Background. The success of respiratory support depends on the effectiveness of improving gas exchange, reducing lung damage, and adaptation of the respirator. Reduction of lung damage has previously been reported in the context of ventilator-associated injury: barotrauma in case of high plateau pressure and driving pressure, volume trauma in case of large tidal volume, atelectasis trauma due to the cyclic collapse of lungs on exhalation and opening on inspiration.
 Objective. To describe the features of lung damage during mechanical lung ventilation (MLV) and the possibility of its prevention.
 Materials and methods. Analysis of literature sources on this topic.
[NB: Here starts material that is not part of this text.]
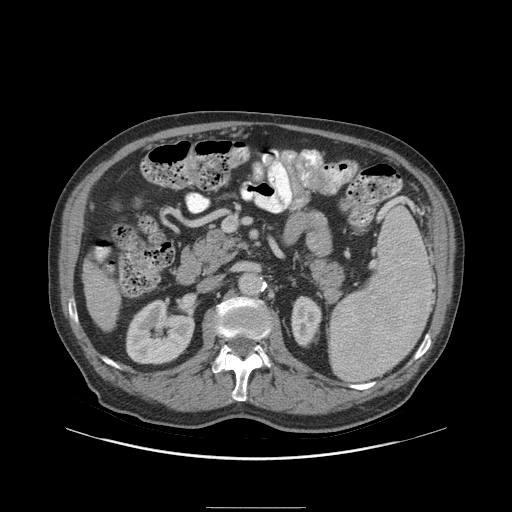
Contrast-enhanced abdominal CT (liver protocol), one axial slice; position 31 of 105 along the scan axis; soft-tissue window (W 400 / L 40 HU); 2.5 mm slice thickness; 512 × 512 image matrix, field of view 440 × 440 mm. Case-level facts recorded for this patient, not image findings: diagnosis: hepatocellular carcinoma (patient treated with transarterial chemoembolisation; whether this scan precedes or follows treatment is not stated here); TNM stage (as recorded): Stage-I; Child-Pugh class: A; tumour size: 5.1 cm.
Outlined on this slice (semi-automatic segmentation, software-assisted and operator-edited):
- liver parenchyma outside the tumour (the mass and vessels are separate outlines, so this box may not span the whole liver): bounding box <82,258,120,330> (left, top, right, bottom; pixels)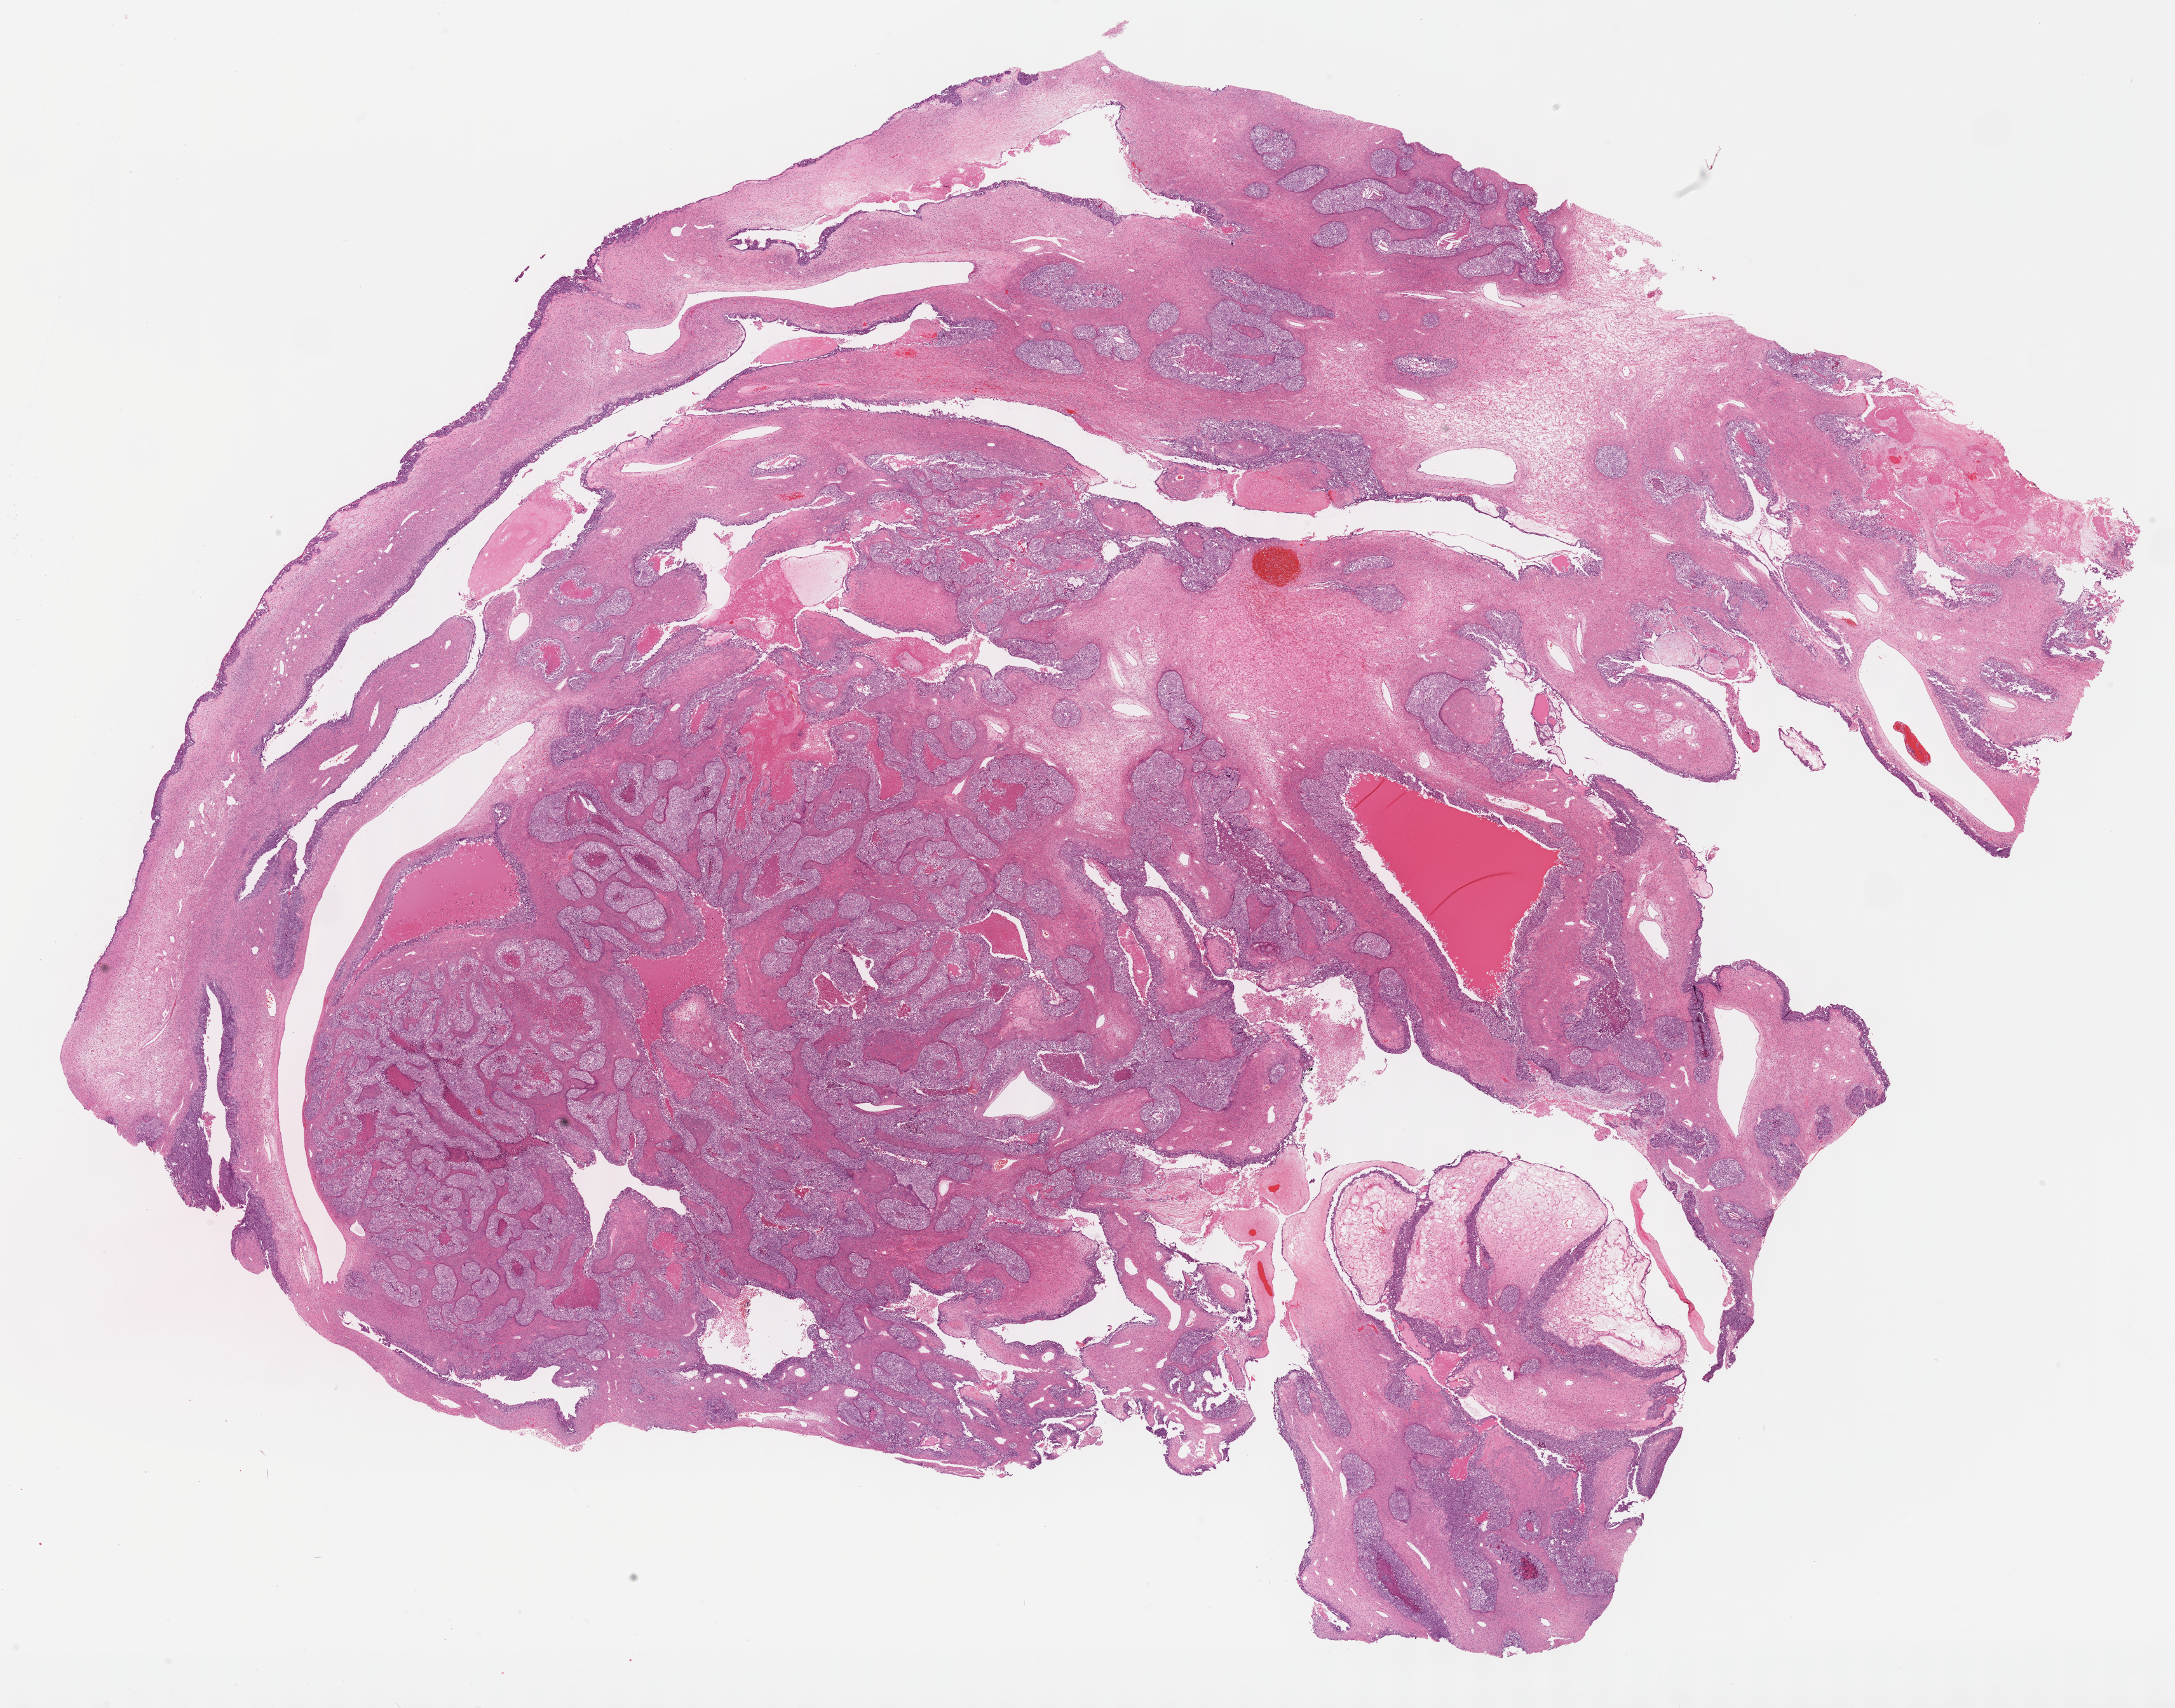
Digitized H&E tissue section (whole slide), shown as a low-resolution overview of the whole scanned area (about 27.7 x 21.7 mm, from a 40x scan). Formalin-fixed paraffin-embedded (FFPE) diagnostic section. Sample: primary tumour, ovary. Female patient; age at initial diagnosis 63 years.
Pathologic diagnosis: Serous cystadenocarcinoma, NOS.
 Results and discussion. The main causes of “air hunger” breathing type and shortness of breath include hypoxia, acidosis, increased anatomical and functional dead space, psychomotor agitation and fear. Metabolic acidosis is compensated by hyperventilation and respiratory alkalosis, but it is treated by improving oxygenation. High-flow oxygenation helps to leach CO2 from the dead space. Psychomotor agitation and pain aggravate shortness of breath, so all components of these processes should be influenced by effective analgesia, providing the patient with a comfortable body position (especially obese people), ensuring the absence of hunger and thirst, creating conditions for night sleep and more. If all these measures are taken, but the patient’s agitation is maintained, sedation should be considered. Propofol and dexmedetomidine are increasingly used for short-term sedation. Approaches to sedation have been changing abroad in recent years. First, non-pharmacological methods are used and only then – pharmacological ones. First of all, it is recommended to achieve analgesia, and then – sedation. It is advisable to maintain moderate sedation (from 0 to -2 on the RASS scale) and avoid deep sedation (from -3 to -5 points on the RASS scale). Sedation should be stopped each morning for the wake-up test and the respirator quitting test. To improve the immediate consequences of treatment (duration of MLV and stay in the intensive care unit), it is advisable to minimize the use of benzodiazepines and prefer propofol or dexmedetomidine. The depth of sedation should be constantly monitored, however, even experienced physicians may not always be able to detect asynchrony and excessive sedation. Asynchrony is associated with the increased mortality and prolonged weaning. To assess the intensity of the patient’s respiratory effort, the index of rapid shallow breathing, the maximum vacuum in the airways and the pressure in 0.1 second after the start of the breathing attempt are used. If the latter exceeds 3.5 cm H2O, it indicates the excessive respiratory effort of the patient (Telias I. et al., 2020).
 Conclusions. 1. The term “self-induced lung injury” has become widely used in the practice of anesthesiologists. 2. The need for respiratory support is determined primarily by the patient’s breathing efforts. 3. The ability to timely identify and respond to asynchrony helps to avoid self-induced lung damage.